**PROMPT:**
Give back every entry precisely as written, without any of the images.

Page layout parsing data
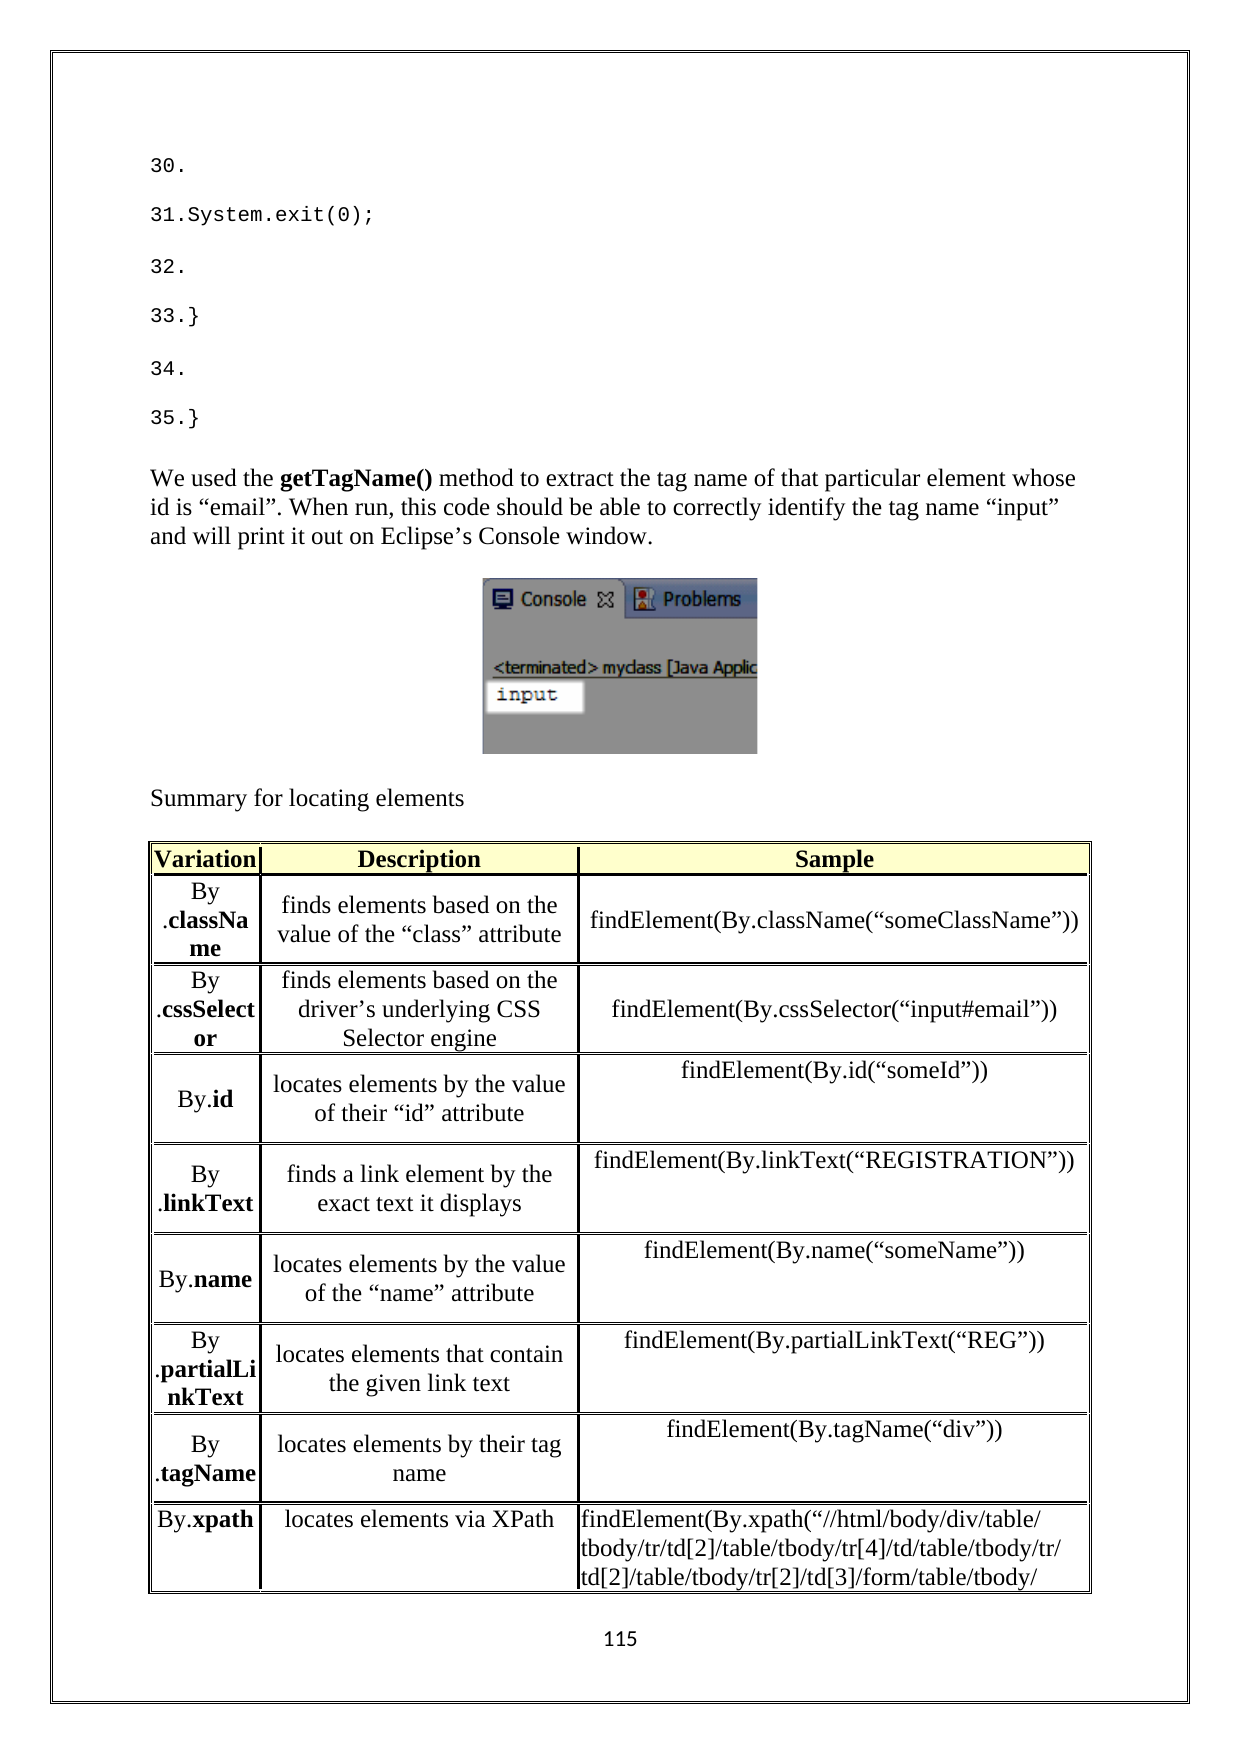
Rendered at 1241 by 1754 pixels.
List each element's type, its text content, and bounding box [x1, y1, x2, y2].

table_cell locates elements by their tag name [262, 1415, 577, 1501]
table_cell findElement(By.id(“someId”)) [578, 1052, 1090, 1142]
table_cell By.className [150, 873, 259, 962]
table_cell locates elements by the value of the “name” attribute [262, 1235, 577, 1321]
table_header Variation [152, 844, 260, 873]
text 35.} [150, 407, 1090, 431]
table_cell findElement(By.partialLinkText(“REG”)) [580, 1321, 1089, 1411]
picture [482, 578, 758, 754]
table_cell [260, 1505, 578, 1591]
table_cell findElement(By.name(“someName”)) [578, 1232, 1090, 1321]
text Summary for locating elements [150, 783, 1090, 812]
table_cell findElement(By.className(“someClassName”)) [580, 873, 1090, 962]
table_cell finds elements based on the driver’s underlying CSS Selector engine [262, 966, 577, 1052]
text 31.System.exit(0); [150, 204, 1090, 227]
table_cell By.partialLinkText [152, 1321, 259, 1411]
text 33.} [150, 305, 1090, 329]
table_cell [578, 1501, 1089, 1591]
table_header Sample [578, 844, 1089, 873]
text We used the getTagName() method to extract the tag name of that particular element whose id is “email”. When run, this code should be able to correctly identify the tag name “input” and will print it out on Eclipse’s Console window. [150, 463, 1090, 549]
table_cell By.name [150, 1232, 260, 1321]
table_cell By.tagName [152, 1411, 259, 1501]
table_cell findElement(By.tagName(“div”)) [580, 1411, 1089, 1501]
table_cell By.xpath [152, 1501, 260, 1591]
table_cell By.linkText [150, 1142, 260, 1232]
table_cell locates elements by the value of their “id” attribute [262, 1055, 577, 1142]
table_cell By.id [150, 1052, 260, 1142]
text 32. [150, 252, 1090, 280]
table_cell finds elements based on the value of the “class” attribute [262, 876, 577, 962]
table_header Description [260, 844, 578, 873]
table_cell finds a link element by the exact text it displays [262, 1145, 577, 1232]
table_cell locates elements that contain the given link text [262, 1325, 577, 1411]
text 34. [150, 353, 1090, 382]
table_cell findElement(By.cssSelector(“input#email”)) [580, 962, 1089, 1052]
table_cell findElement(By.linkText(“REGISTRATION”)) [578, 1142, 1090, 1232]
text 30. [150, 150, 1090, 178]
table_cell By.cssSelector [152, 962, 259, 1052]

**EXERCISE RESULT:**
Rendered at 1241 by 1754 pixels.
List each element's type, its text content, and bounding box [x1, y1, x2, y2].

table_cell locates elements by their tag name [262, 1415, 577, 1501]
table_cell findElement(By.id(“someId”)) [578, 1052, 1090, 1142]
table_cell By.className [150, 873, 259, 962]
table_cell locates elements by the value of the “name” attribute [262, 1235, 577, 1321]
table_header Variation [152, 844, 260, 873]
text 35.} [150, 407, 1090, 431]
table_cell findElement(By.partialLinkText(“REG”)) [580, 1321, 1089, 1411]
picture [482, 578, 758, 754]
table_cell [260, 1505, 578, 1591]
table_cell findElement(By.name(“someName”)) [578, 1232, 1090, 1321]
text Summary for locating elements [150, 783, 1090, 812]
table_cell findElement(By.className(“someClassName”)) [580, 873, 1090, 962]
table_cell finds elements based on the driver’s underlying CSS Selector engine [262, 966, 577, 1052]
text 31.System.exit(0); [150, 204, 1090, 227]
table_cell By.partialLinkText [152, 1321, 259, 1411]
text 33.} [150, 305, 1090, 329]
table_cell [578, 1501, 1089, 1591]
table_header Sample [578, 844, 1089, 873]
text We used the getTagName() method to extract the tag name of that particular element whose id is “email”. When run, this code should be able to correctly identify the tag name “input” and will print it out on Eclipse’s Console window. [150, 463, 1090, 549]
table_cell By.name [150, 1232, 260, 1321]
table_cell By.tagName [152, 1411, 259, 1501]
table_cell findElement(By.tagName(“div”)) [580, 1411, 1089, 1501]
table_cell By.xpath [152, 1501, 260, 1591]
table_cell By.linkText [150, 1142, 260, 1232]
table_cell locates elements by the value of their “id” attribute [262, 1055, 577, 1142]
table_cell By.id [150, 1052, 260, 1142]
text 32. [150, 252, 1090, 280]
table_cell finds elements based on the value of the “class” attribute [262, 876, 577, 962]
table_header Description [260, 844, 578, 873]
table_cell finds a link element by the exact text it displays [262, 1145, 577, 1232]
table_cell locates elements that contain the given link text [262, 1325, 577, 1411]
text 34. [150, 353, 1090, 382]
table_cell findElement(By.cssSelector(“input#email”)) [580, 962, 1089, 1052]
table_cell findElement(By.linkText(“REGISTRATION”)) [578, 1142, 1090, 1232]
text 30. [150, 150, 1090, 178]
table_cell By.cssSelector [152, 962, 259, 1052]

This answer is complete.